Spatial grounding data
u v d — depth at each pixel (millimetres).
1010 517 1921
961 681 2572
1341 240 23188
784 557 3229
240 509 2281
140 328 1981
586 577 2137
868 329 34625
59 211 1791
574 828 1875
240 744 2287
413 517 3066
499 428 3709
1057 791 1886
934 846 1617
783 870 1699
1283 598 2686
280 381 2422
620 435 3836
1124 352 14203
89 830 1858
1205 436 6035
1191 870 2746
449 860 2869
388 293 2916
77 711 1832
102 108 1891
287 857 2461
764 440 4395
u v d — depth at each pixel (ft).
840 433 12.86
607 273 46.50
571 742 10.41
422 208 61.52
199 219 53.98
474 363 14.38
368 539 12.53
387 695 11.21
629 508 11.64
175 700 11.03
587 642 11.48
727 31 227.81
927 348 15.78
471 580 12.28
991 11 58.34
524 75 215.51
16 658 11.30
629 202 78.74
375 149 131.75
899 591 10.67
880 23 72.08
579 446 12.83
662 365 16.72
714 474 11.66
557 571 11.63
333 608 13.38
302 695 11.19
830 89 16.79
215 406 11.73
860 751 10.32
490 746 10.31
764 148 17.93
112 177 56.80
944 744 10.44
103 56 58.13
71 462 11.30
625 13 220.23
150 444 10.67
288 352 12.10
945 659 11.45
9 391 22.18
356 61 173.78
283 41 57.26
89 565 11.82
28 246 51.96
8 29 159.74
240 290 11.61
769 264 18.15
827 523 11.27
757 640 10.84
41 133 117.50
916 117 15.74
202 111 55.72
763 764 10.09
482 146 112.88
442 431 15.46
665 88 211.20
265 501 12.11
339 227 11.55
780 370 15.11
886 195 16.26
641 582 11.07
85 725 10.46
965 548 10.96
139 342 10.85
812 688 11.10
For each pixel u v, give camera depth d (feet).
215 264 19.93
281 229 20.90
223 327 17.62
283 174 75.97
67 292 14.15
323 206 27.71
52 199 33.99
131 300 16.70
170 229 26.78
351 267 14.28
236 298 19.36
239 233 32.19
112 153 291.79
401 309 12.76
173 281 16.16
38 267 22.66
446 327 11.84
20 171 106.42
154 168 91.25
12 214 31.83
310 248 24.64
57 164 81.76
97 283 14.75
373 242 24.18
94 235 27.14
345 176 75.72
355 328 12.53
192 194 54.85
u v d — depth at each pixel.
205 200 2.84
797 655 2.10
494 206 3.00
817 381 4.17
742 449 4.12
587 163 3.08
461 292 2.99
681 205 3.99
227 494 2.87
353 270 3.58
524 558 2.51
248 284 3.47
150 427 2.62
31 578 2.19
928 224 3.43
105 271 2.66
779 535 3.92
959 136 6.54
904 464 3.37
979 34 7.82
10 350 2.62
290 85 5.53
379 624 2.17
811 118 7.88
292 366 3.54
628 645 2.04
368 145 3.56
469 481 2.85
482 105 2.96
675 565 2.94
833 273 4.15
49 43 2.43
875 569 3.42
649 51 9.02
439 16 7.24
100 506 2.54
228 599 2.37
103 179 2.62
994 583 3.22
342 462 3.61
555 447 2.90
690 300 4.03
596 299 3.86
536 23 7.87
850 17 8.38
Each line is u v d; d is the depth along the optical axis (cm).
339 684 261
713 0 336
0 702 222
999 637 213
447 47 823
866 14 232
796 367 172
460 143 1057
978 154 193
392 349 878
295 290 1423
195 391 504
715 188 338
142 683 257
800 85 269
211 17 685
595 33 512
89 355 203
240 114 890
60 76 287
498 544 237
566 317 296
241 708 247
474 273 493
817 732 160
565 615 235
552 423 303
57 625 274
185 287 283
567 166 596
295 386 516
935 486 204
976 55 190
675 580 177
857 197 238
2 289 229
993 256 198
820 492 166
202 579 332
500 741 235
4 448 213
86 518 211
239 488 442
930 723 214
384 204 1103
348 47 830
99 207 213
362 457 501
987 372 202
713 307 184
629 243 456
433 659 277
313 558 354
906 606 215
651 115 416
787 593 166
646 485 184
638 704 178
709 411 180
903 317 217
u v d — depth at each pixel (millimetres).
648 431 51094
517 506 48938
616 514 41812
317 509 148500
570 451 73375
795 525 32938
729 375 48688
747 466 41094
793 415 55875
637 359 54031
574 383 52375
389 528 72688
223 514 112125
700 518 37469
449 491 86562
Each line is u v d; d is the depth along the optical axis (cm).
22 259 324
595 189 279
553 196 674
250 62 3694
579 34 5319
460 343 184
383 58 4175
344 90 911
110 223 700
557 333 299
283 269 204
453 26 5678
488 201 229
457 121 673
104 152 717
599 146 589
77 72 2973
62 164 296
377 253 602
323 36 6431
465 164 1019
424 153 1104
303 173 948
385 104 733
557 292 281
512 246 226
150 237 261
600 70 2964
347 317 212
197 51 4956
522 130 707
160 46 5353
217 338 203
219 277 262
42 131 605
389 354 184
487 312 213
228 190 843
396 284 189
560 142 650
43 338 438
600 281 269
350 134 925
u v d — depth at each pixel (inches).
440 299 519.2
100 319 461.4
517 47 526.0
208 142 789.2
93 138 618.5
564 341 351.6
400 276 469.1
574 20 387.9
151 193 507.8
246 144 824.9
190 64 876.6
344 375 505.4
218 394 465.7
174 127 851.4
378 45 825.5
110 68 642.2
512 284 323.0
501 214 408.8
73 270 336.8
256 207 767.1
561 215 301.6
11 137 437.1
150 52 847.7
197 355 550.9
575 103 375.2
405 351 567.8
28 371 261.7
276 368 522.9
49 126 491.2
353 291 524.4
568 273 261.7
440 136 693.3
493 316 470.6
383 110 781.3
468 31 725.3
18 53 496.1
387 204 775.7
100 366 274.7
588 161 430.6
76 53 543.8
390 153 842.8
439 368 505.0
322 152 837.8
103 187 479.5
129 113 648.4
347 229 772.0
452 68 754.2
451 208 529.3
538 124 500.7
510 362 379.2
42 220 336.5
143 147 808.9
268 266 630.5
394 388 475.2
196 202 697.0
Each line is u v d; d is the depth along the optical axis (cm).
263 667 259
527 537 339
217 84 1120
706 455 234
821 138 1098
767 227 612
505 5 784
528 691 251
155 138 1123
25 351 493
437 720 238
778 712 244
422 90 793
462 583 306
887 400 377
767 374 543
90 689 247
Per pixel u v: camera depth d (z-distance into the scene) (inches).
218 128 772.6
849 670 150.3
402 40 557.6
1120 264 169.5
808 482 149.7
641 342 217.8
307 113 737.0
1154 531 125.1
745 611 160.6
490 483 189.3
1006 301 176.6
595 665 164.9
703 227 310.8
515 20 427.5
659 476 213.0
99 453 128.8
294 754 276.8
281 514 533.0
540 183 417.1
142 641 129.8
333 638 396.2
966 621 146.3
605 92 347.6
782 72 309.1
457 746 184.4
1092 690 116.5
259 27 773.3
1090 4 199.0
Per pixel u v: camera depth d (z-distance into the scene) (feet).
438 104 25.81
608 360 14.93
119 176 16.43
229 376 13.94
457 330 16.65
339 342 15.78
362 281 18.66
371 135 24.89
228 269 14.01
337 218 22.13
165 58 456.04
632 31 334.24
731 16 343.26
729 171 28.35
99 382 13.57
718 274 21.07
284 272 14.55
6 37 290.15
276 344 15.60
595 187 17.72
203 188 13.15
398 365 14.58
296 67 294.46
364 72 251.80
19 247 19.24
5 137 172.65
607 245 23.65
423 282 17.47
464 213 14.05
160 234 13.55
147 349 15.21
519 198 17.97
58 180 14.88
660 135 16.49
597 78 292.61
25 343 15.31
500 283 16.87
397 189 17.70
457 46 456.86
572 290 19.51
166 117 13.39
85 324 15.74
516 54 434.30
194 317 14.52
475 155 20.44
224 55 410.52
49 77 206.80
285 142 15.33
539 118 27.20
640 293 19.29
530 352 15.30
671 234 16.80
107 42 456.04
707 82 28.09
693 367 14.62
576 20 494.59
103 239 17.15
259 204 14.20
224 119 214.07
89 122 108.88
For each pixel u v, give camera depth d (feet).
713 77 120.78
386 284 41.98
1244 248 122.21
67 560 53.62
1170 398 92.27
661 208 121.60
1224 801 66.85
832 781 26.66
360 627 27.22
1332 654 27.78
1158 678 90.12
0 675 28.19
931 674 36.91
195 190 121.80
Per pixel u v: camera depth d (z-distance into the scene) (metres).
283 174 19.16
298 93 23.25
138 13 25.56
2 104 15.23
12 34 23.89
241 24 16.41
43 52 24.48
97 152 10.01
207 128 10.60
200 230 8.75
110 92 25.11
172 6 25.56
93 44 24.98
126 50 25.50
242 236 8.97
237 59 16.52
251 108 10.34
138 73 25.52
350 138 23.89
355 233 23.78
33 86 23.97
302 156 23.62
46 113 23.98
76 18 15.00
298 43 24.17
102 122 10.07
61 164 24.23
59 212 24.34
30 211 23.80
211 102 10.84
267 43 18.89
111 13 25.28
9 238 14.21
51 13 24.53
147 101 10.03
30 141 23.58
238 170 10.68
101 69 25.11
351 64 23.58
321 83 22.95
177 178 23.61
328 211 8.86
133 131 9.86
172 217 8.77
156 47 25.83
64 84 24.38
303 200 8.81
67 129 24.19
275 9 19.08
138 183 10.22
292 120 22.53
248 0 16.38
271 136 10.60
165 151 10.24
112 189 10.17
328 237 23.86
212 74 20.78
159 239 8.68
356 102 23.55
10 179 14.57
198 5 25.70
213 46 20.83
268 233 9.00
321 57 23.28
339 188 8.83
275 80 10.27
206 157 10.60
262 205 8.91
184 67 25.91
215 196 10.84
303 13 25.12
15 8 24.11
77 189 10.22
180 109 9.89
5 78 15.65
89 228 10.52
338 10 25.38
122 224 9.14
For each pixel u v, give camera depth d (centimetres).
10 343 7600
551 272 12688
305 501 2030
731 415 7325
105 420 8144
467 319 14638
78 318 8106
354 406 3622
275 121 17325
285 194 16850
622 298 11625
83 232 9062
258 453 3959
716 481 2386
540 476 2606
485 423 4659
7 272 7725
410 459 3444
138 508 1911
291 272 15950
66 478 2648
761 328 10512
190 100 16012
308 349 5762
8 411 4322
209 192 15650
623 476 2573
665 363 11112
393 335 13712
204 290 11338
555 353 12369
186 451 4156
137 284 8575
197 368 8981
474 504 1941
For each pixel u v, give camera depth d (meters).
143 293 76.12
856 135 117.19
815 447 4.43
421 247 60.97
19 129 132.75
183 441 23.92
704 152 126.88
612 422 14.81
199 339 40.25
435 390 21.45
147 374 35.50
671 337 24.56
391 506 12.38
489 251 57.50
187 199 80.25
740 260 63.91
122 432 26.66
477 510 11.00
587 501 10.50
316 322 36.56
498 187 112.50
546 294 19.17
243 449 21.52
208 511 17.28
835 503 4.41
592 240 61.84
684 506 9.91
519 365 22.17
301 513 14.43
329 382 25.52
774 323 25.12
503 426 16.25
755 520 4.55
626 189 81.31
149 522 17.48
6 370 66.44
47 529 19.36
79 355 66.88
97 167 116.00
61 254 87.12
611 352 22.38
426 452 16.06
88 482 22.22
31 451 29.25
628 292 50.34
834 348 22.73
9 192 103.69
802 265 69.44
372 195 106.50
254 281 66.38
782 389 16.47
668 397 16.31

TASK GOAL — Looking at the records above, return exactly the lines from the line with "552 423 303" to the line with "350 134 925", both ends included.

REPLY —
552 423 303
57 625 274
185 287 283
567 166 596
295 386 516
935 486 204
976 55 190
675 580 177
857 197 238
2 289 229
993 256 198
820 492 166
202 579 332
500 741 235
4 448 213
86 518 211
239 488 442
930 723 214
384 204 1103
348 47 830
99 207 213
362 457 501
987 372 202
713 307 184
629 243 456
433 659 277
313 558 354
906 606 215
651 115 416
787 593 166
646 485 184
638 704 178
709 411 180
903 317 217
u v d — depth at each pixel (millimetres).
648 431 51094
517 506 48938
616 514 41812
317 509 148500
570 451 73375
795 525 32938
729 375 48688
747 466 41094
793 415 55875
637 359 54031
574 383 52375
389 528 72688
223 514 112125
700 518 37469
449 491 86562
Each line is u v d; d is the depth along the optical axis (cm).
22 259 324
595 189 279
553 196 674
250 62 3694
579 34 5319
460 343 184
383 58 4175
344 90 911
110 223 700
557 333 299
283 269 204
453 26 5678
488 201 229
457 121 673
104 152 717
599 146 589
77 72 2973
62 164 296
377 253 602
323 36 6431
465 164 1019
424 153 1104
303 173 948
385 104 733
557 292 281
512 246 226
150 237 261
600 70 2964
347 317 212
197 51 4956
522 130 707
160 46 5353
217 338 203
219 277 262
42 131 605
389 354 184
487 312 213
228 190 843
396 284 189
560 142 650
43 338 438
600 281 269
350 134 925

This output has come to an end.